++++ INFORMATION GIVEN
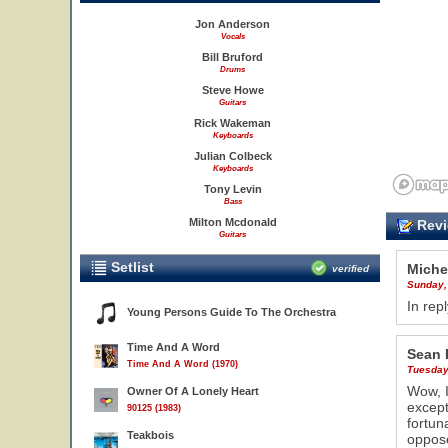
Jon Anderson
Vocals
Bill Bruford
Drums
Steve Howe
Guitars
Rick Wakeman
Keyboards
Julian Colbeck
Keyboards
Tony Levin
Bass
Milton Mcdonald
Revi
Guitars
Setlist
Miche
verified
Sunday,
In rep
Young Persons Guide To The Orchestra
6
Time And A Word
Sean 
Time And A Word (1970)
Tuesday
Wow, I
Owner Of A Lonely Heart
except
90125 (1983)
fortun
Teakbois
oppose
++++++++
■ **EXERCISE DIRECTIONS**: Each entry needs to be returned verbatim, with its pictures left out.

■ **SOLVED EXERCISE**:
Jon Anderson
Vocals
Bill Bruford
Drums
Steve Howe
Guitars
Rick Wakeman
Keyboards
Julian Colbeck
Keyboards
Tony Levin
Bass
Milton Mcdonald
Revi
Guitars
Setlist
Miche
verified
Sunday,
In rep
Young Persons Guide To The Orchestra
6
Time And A Word
Sean 
Time And A Word (1970)
Tuesday
Wow, I
Owner Of A Lonely Heart
except
90125 (1983)
fortun
Teakbois
oppose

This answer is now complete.